Miami se cansa da extrema-direita cubana
Os anticastristras raivosos, sempre em evidência na mídia, são apenas um pequeno e envelhecido grupo de imigrantes que fugiram da ilha com suas fortunas. A maioria dos cubanos da Flórida é constituída por trabalhadores jovens que dão duro como os demais latinos e não querem saber de ações militares contra o regime
Aqui é como em Cuba, mas com comida!”. O sol se põe em Miami e poderíamos nos imaginar em Havana: faz mais de 20°C em fevereiro, fim do inverno no hemisfério Norte. Por todos os lugares, ao invés de arranha-céus, palmeiras se abraçam. O recorte de um grande “M” amarelo de uma loja do McDonald’s pode ser visto não muito longe dali. Com o olhar, o cubano aponta as vitrines lotadas de aparelhos domésticos, móveis, roupas e televisores de última geração. Ele se deixa levar pelo pensamento e faz uma estimativa “do que fornecer durante um século para a população de Cuba”.
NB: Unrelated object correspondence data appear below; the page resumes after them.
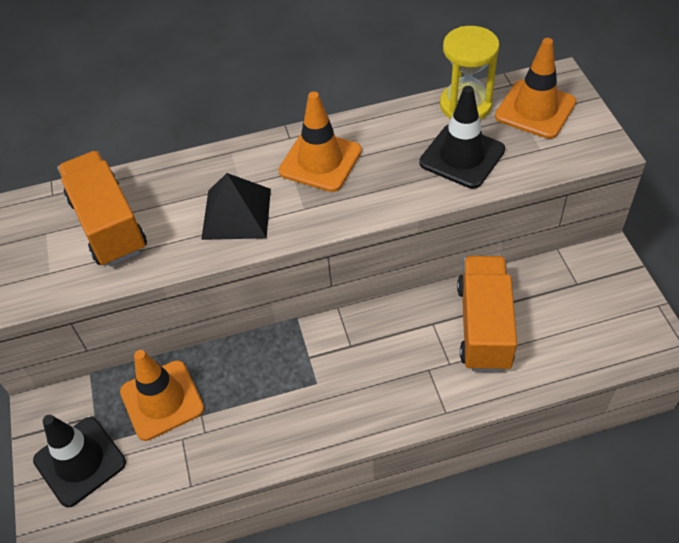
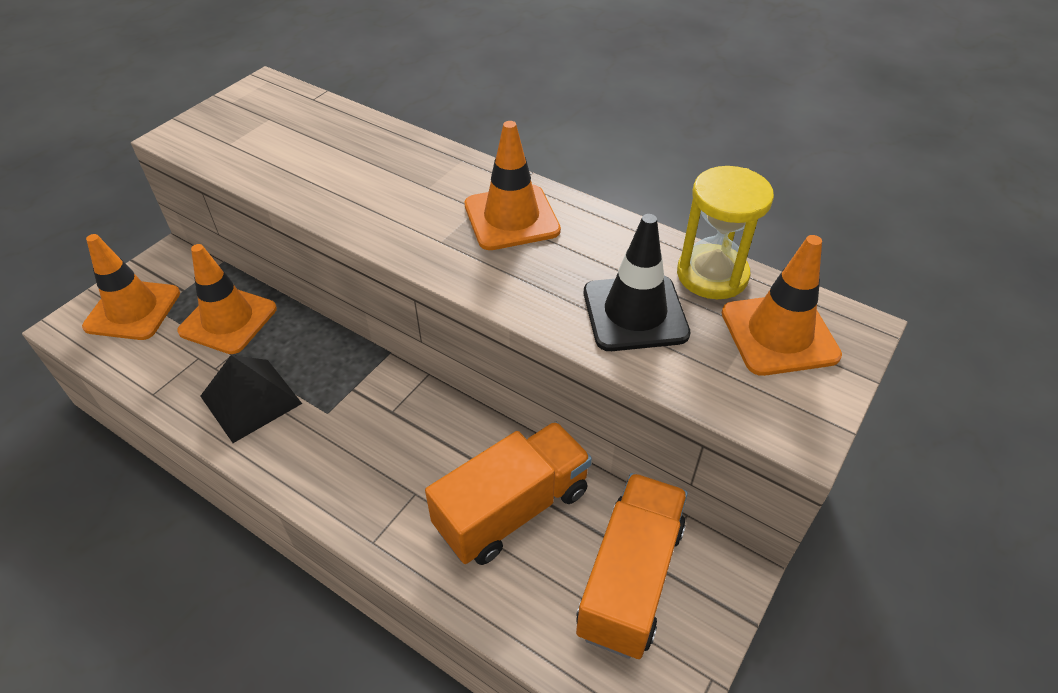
camera: 45 degrees right, 5 degrees down
black traffic cone [33,415,126,507] -> orange traffic cone [82,234,180,340]
orange truck [57,151,147,267] -> orange truck moved to [576,473,688,659]
black pyramid [201,173,271,240] -> black pyramid moved to [200,355,302,443]

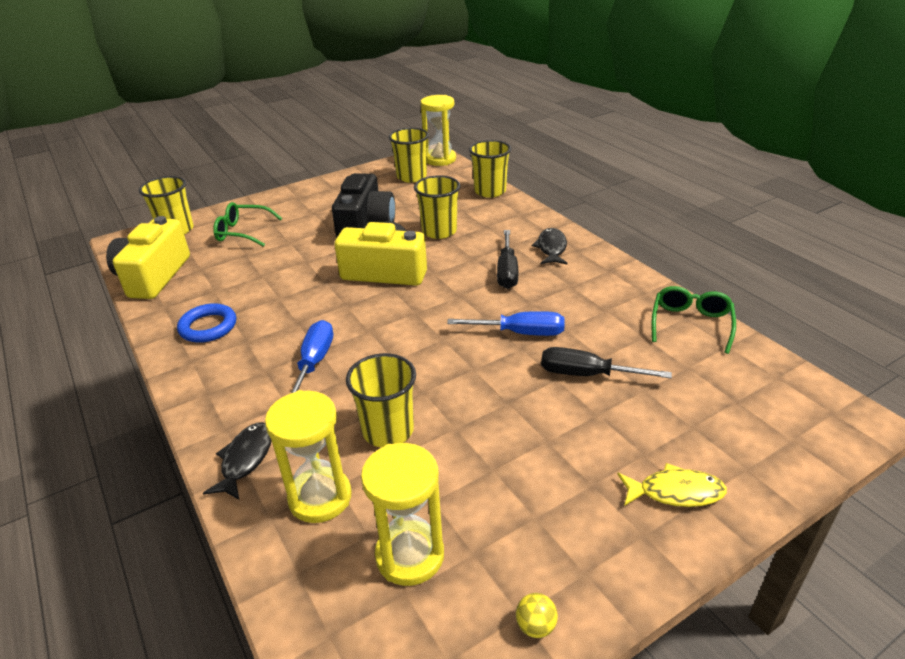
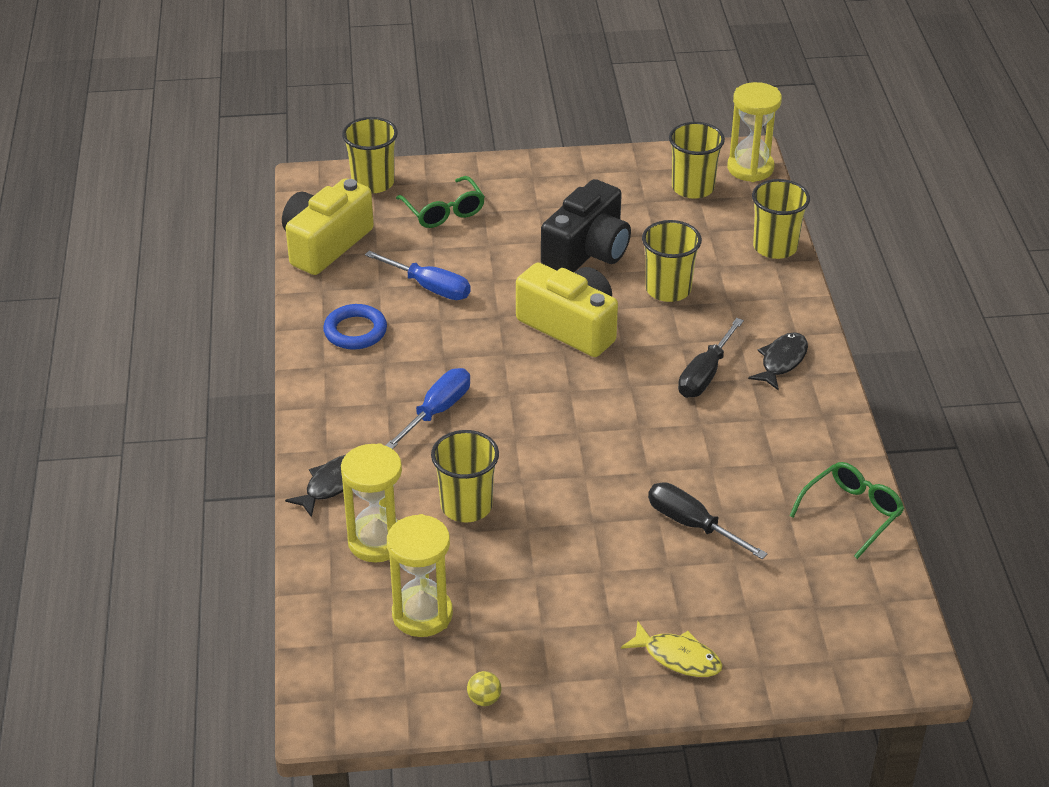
camera: 25 degrees right, 5 degrees up
green glasses [213,202,282,247] -> green glasses turned 150 degrees counterclockwise [396,176,485,228]
blue screwdriver [447,311,565,336] -> blue screwdriver moved to [365,251,471,300]

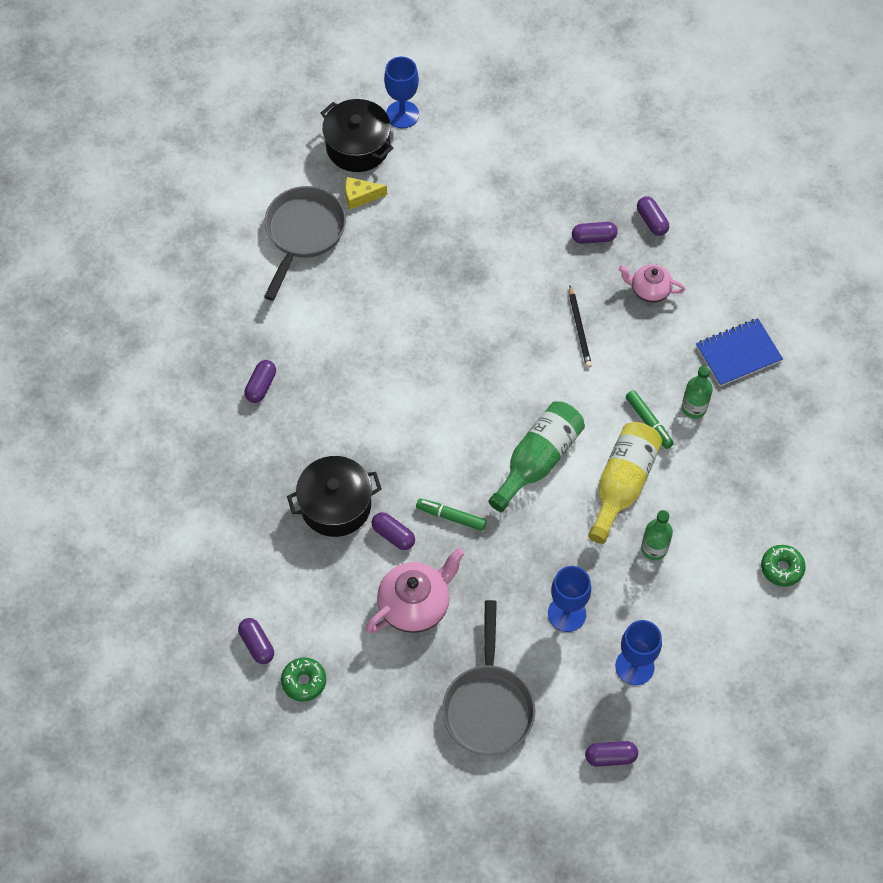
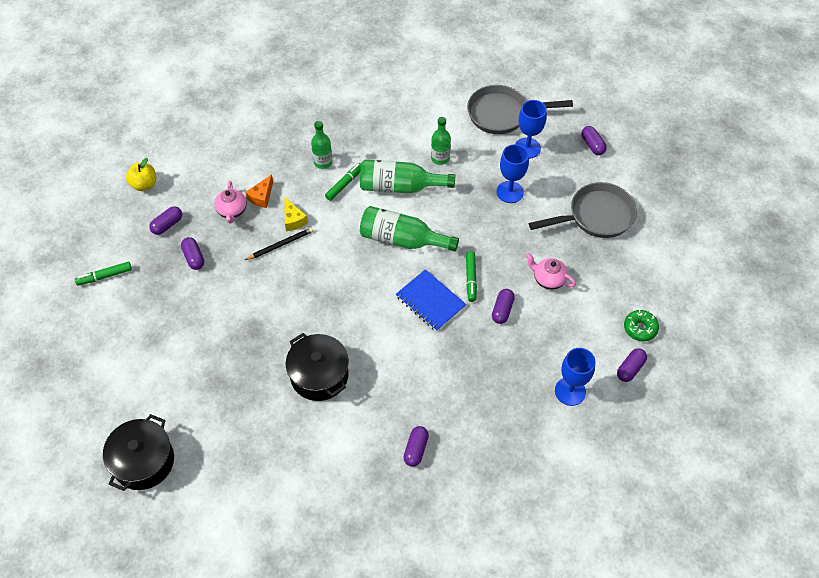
camera: 110 degrees left, 5 degrees down
purple capsule [244,360,276,403] -> purple capsule turned 75 degrees counterclockwise [403,426,429,467]
grey pan [264,186,346,301] -> grey pan moved to [467,85,573,134]
black pot [287,456,382,537] -> black pot moved to [286,333,349,401]
yellow cheese [345,177,387,210] -> yellow cheese moved to [284,197,308,231]
pink teapot [366,548,465,633] -> pink teapot [526,253,576,290], size x0.62
blue goblet [384,57,419,128] -> blue goblet moved to [555,348,596,406]
yellow bottle [588,422,662,544] -> green bottle [360,160,455,194]
blue notebook [696,318,783,386] -> blue notebook moved to [396,269,466,332]
green donut [761,545,806,587] -> none
none -> green marker [75,262,132,286]
none -> yellow apple [126,158,156,191]
none -> orange cheese [246,174,273,208]

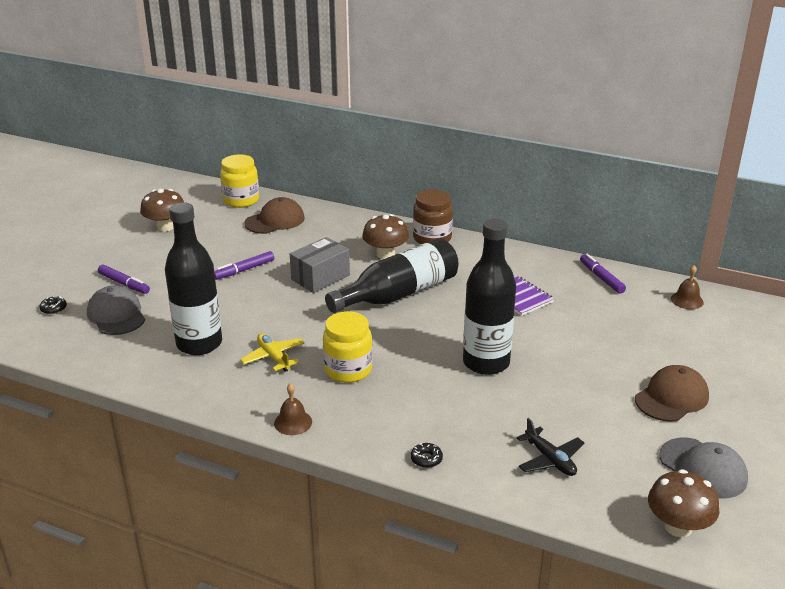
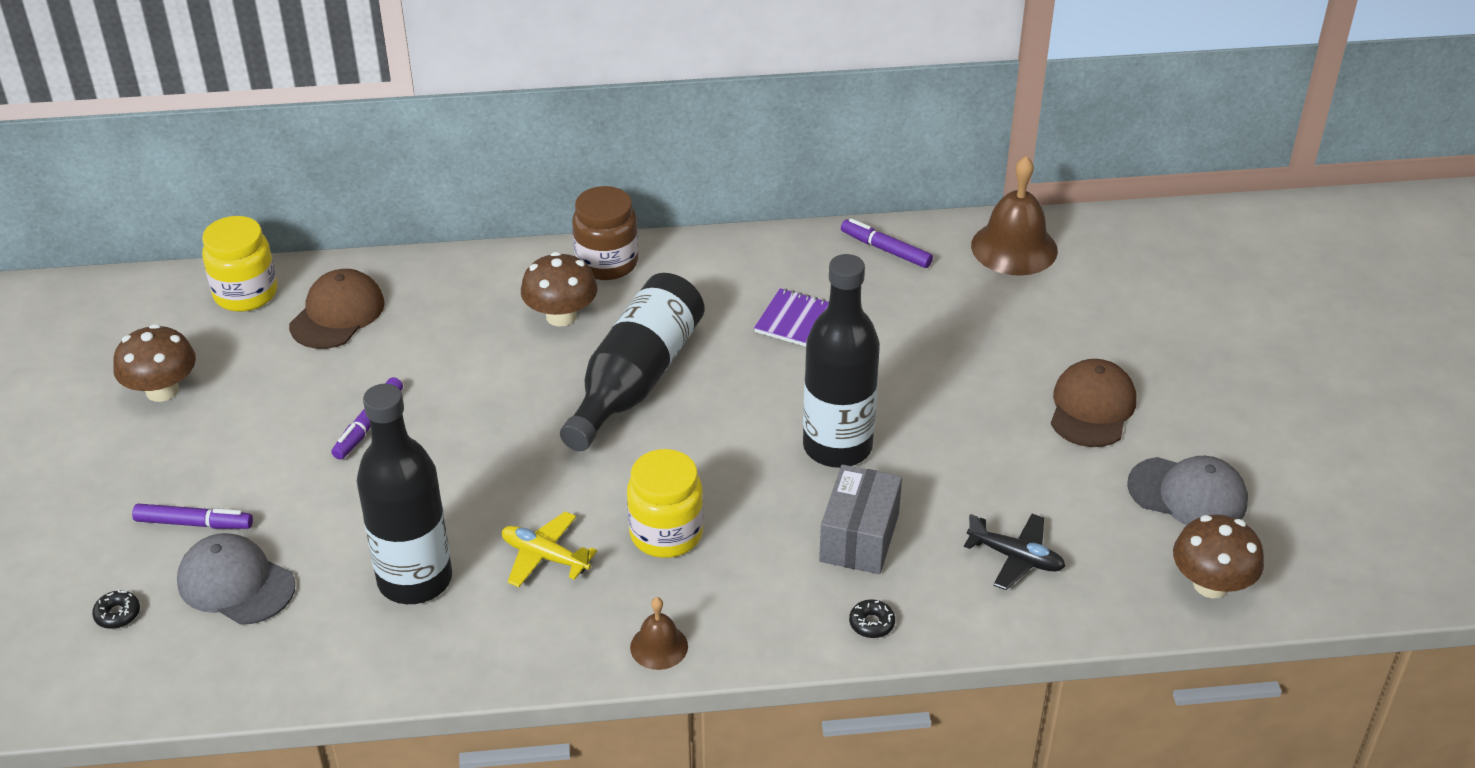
camera: 30 degrees left, 10 degrees up
grey box [290,237,350,293] -> grey box moved to [819,464,902,574]
brown bell [671,265,704,309] -> brown bell [971,156,1058,276], size x1.87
As lojas baixam suas grades de ferro. Os quiosques latinos que vendem lanches e salgados emitem seus derradeiros estampidos de salsa. Downtown Miami, centro da cidade, situado inteiramente no leste, se livra de seus homens de negócios, secretárias e colarinhos-brancos. Com o cartão da empresa ainda envolto no pescoço, a maioria discute em espanhol. Alguns habitantes nativos se manifestam em inglês. Mas todos aceleram o passo. Em breve, a Wall Street da América Latina irá se transformar em um deserto lúgubre de concreto e aço.
O metrô de superfície vai em direção aos longínquos subúrbios. Um vagão surge a cada vinte minutos, quando tudo corre bem. Os ônibus seguem em linha para intermináveis maratonas. Miami é feita para aqueles que podem pagar por um automóvel, não para os pés-rapados. No ônibus, todos se conhecem. Um cubano saúda outro cubano. “Como vai?”. Eles não falam nem de política nem de Fidel Castro. “Estou cansado de correr”. Uma mulher esboça um sorriso de compaixão.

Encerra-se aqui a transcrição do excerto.